Bei der Nachtleben-Konferenz „Stadt nach Acht“ stand Dortmund im Mittelpunkt des Interesses einer gesamten Branche. Eine Chance für die Stadt, zu zeigen, was sie kann. Es wurden Stärken deutlich - aber auch die Probleme der Branche.

Dortmund

, 03.09.2022, 16:30 Uhr / Lesedauer: 2 min

Zwei Tage lang waren Akteurinnen und Akteure des Nachtlebens aus ganz Deutschland in der Ruhrgebietsstadt. Das Ziel: Der Kultur der Nacht ein Forum geben und sich untereinander austauschen. Die Konferenz gilt als europaweit wichtigstes Treffen der Live- und Ausgehbranche.

Der Hauptteil des Programms fand bei Tageslicht statt. Doch die Diskussionsrunden, Workshops und Rundgänge zeigten viel von dem Leben, das Dortmund nach Sonnenuntergang ausmacht.

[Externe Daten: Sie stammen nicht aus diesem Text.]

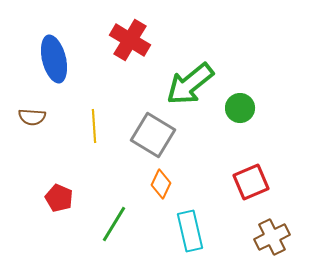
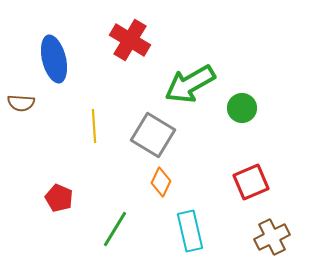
green arrow: rotated 9 degrees clockwise
green circle: moved 2 px right
brown semicircle: moved 11 px left, 14 px up
orange diamond: moved 2 px up
green line: moved 1 px right, 5 px down
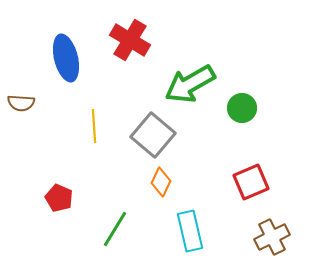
blue ellipse: moved 12 px right, 1 px up
gray square: rotated 9 degrees clockwise
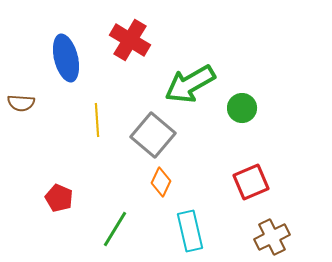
yellow line: moved 3 px right, 6 px up
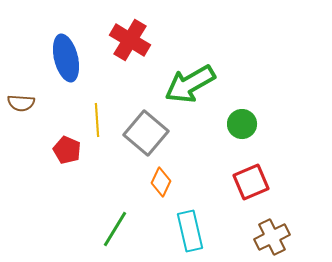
green circle: moved 16 px down
gray square: moved 7 px left, 2 px up
red pentagon: moved 8 px right, 48 px up
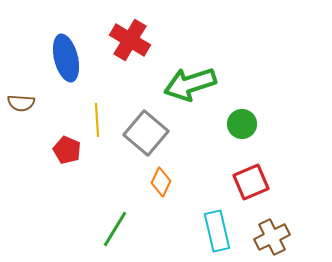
green arrow: rotated 12 degrees clockwise
cyan rectangle: moved 27 px right
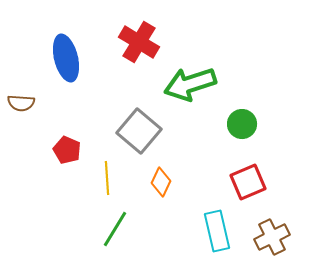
red cross: moved 9 px right, 2 px down
yellow line: moved 10 px right, 58 px down
gray square: moved 7 px left, 2 px up
red square: moved 3 px left
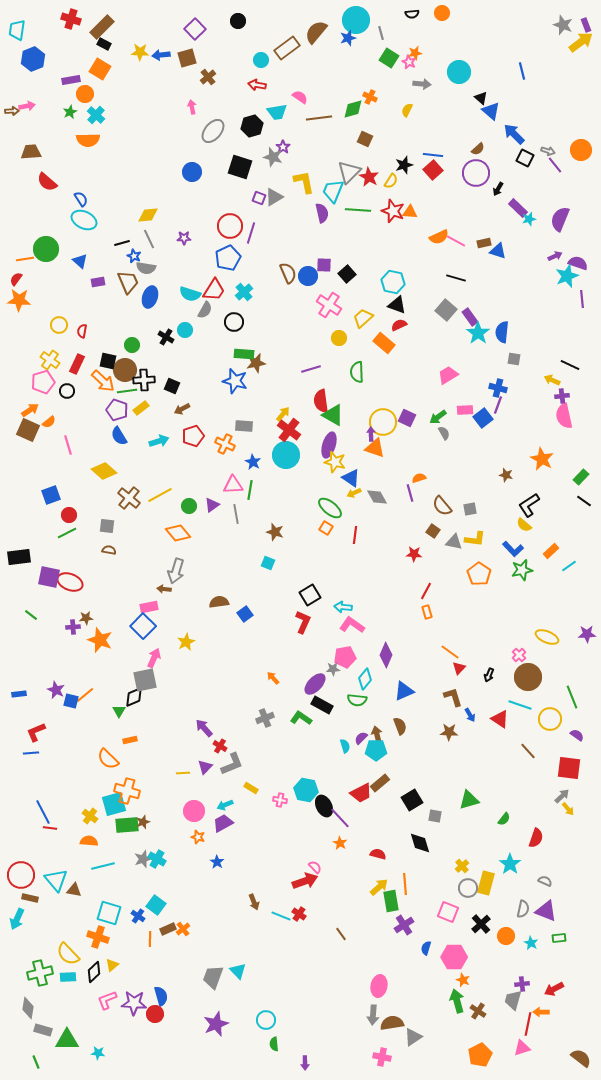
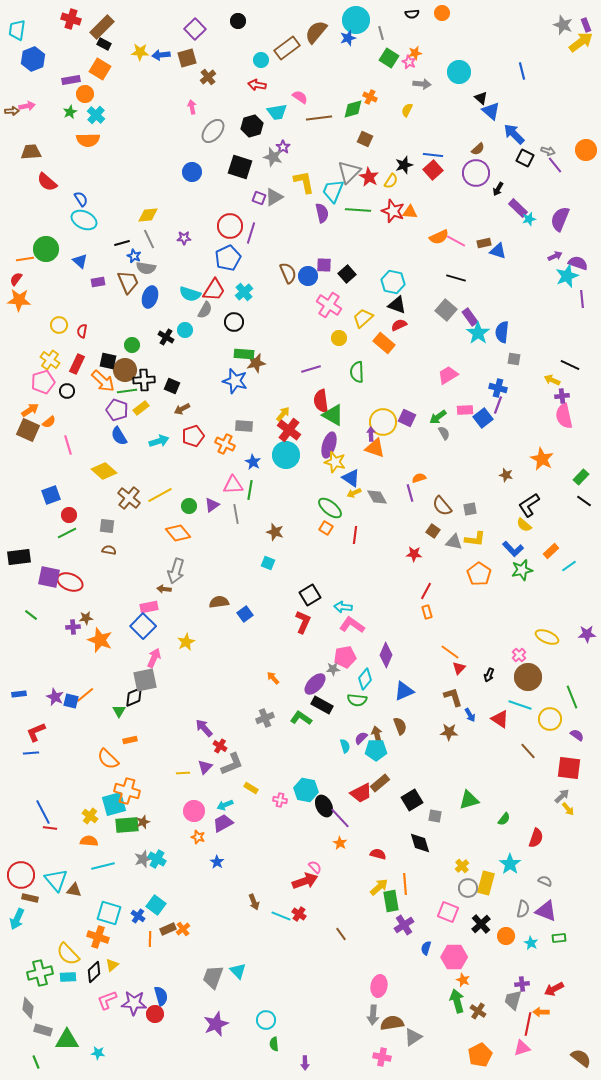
orange circle at (581, 150): moved 5 px right
purple star at (56, 690): moved 1 px left, 7 px down
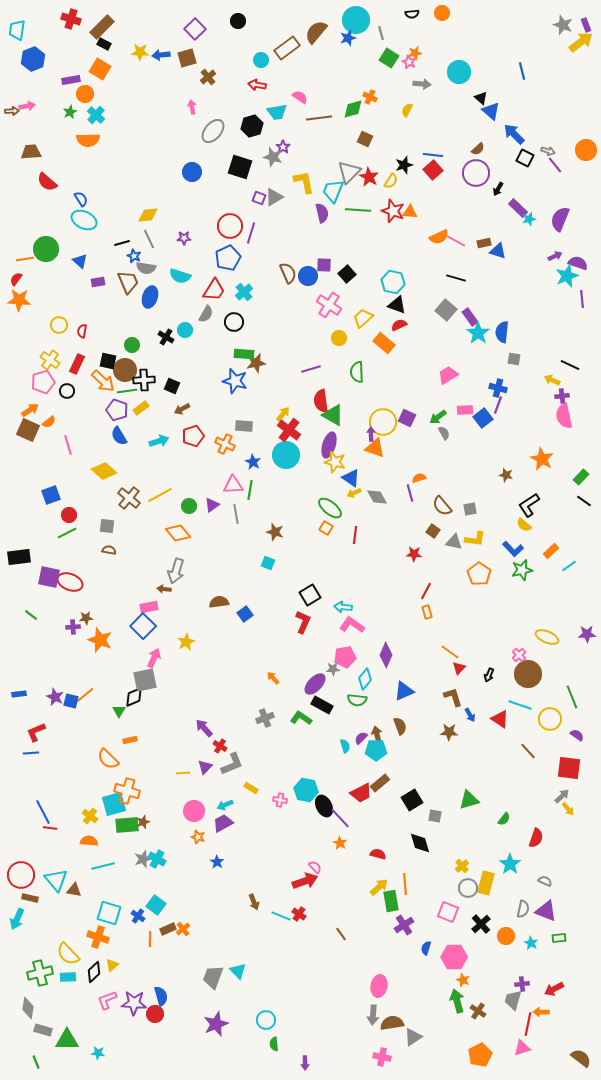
cyan semicircle at (190, 294): moved 10 px left, 18 px up
gray semicircle at (205, 310): moved 1 px right, 4 px down
brown circle at (528, 677): moved 3 px up
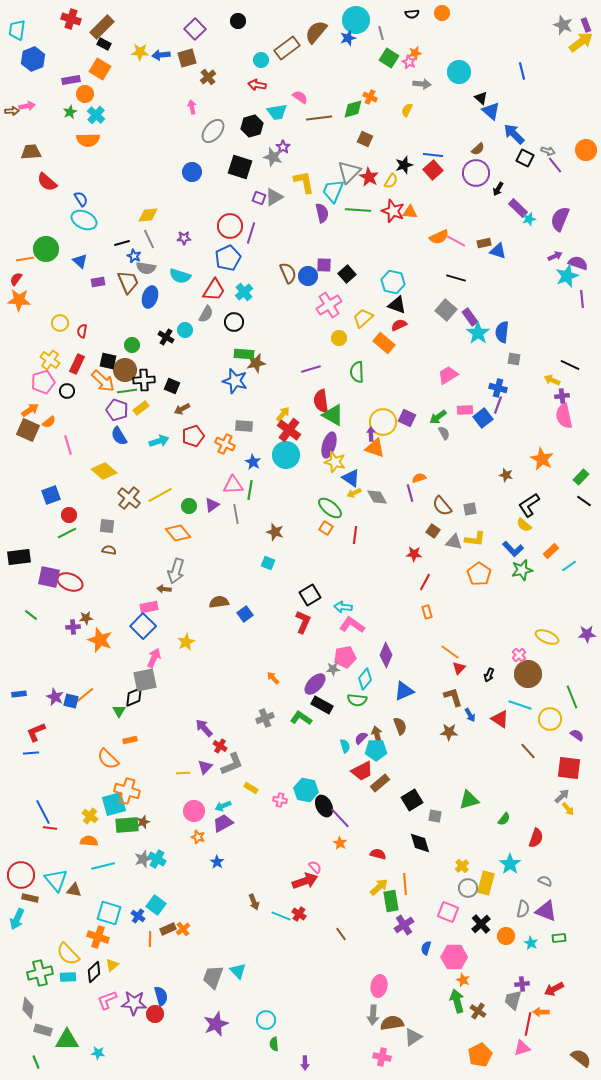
pink cross at (329, 305): rotated 25 degrees clockwise
yellow circle at (59, 325): moved 1 px right, 2 px up
red line at (426, 591): moved 1 px left, 9 px up
red trapezoid at (361, 793): moved 1 px right, 22 px up
cyan arrow at (225, 805): moved 2 px left, 1 px down
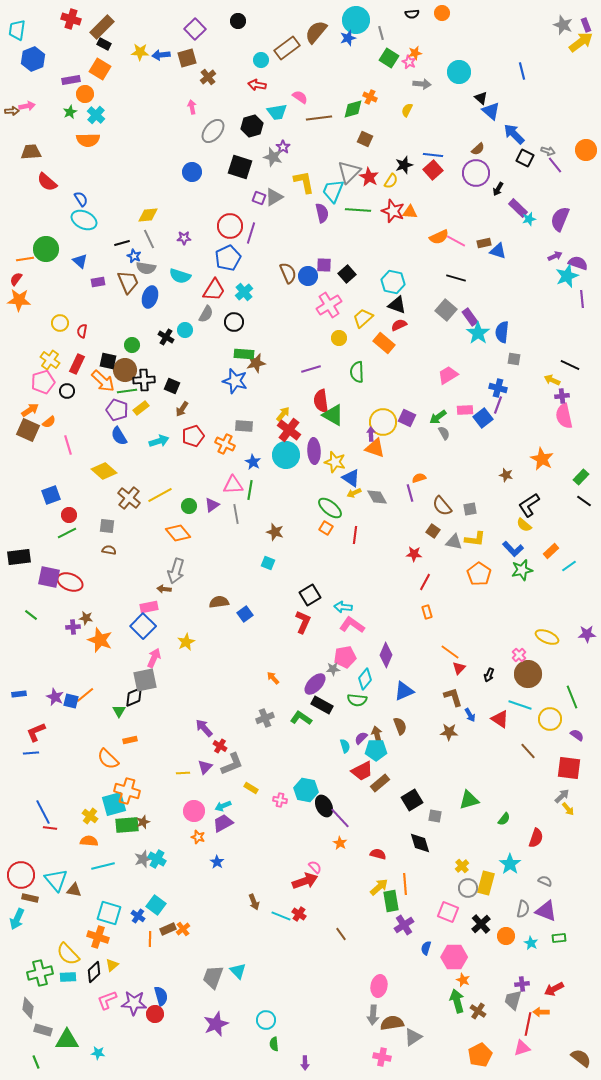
brown arrow at (182, 409): rotated 28 degrees counterclockwise
purple ellipse at (329, 445): moved 15 px left, 6 px down; rotated 20 degrees counterclockwise
brown star at (86, 618): rotated 16 degrees clockwise
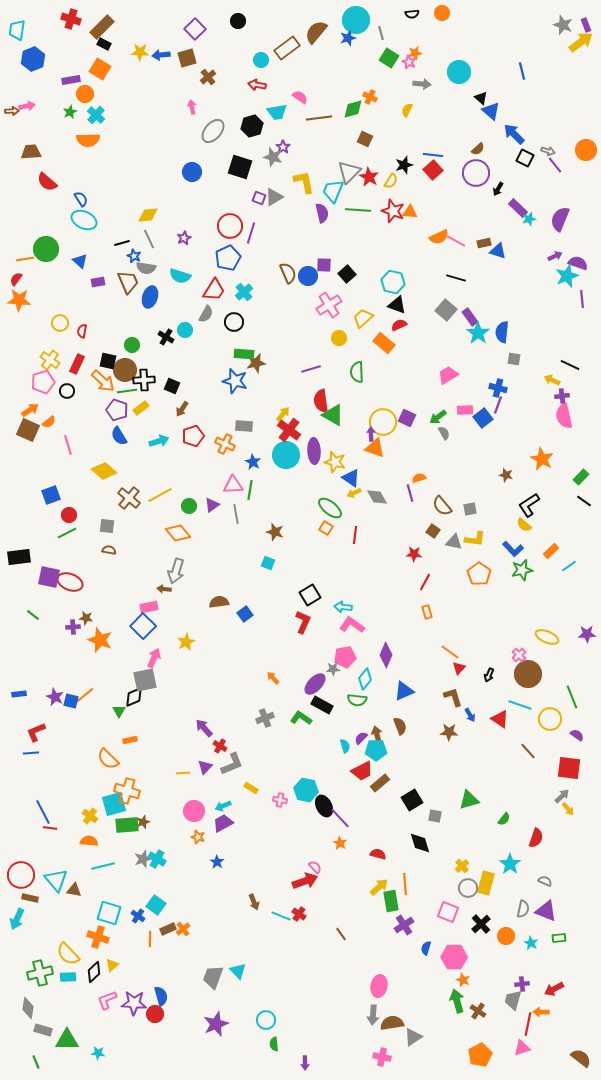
purple star at (184, 238): rotated 24 degrees counterclockwise
green line at (31, 615): moved 2 px right
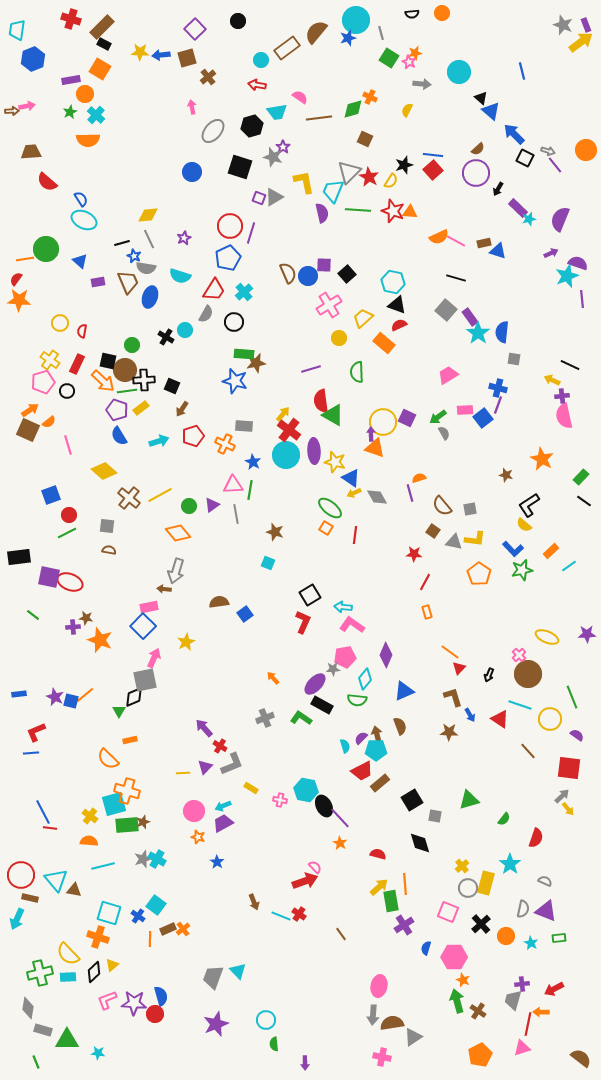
purple arrow at (555, 256): moved 4 px left, 3 px up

Die Gäste sind neugierig auf Dortmund

Die erste Erkenntnis: Viele der Gäste von Clubs und Locations aus Berlin, Augsburg, Kiel und anderswo waren richtig neugierig auf Dortmund. Nicht nur, weil zum Programm auch eine Clubnacht mit Programm in mehreren Locations zwischen Junkyard und Tresor.West gehörte.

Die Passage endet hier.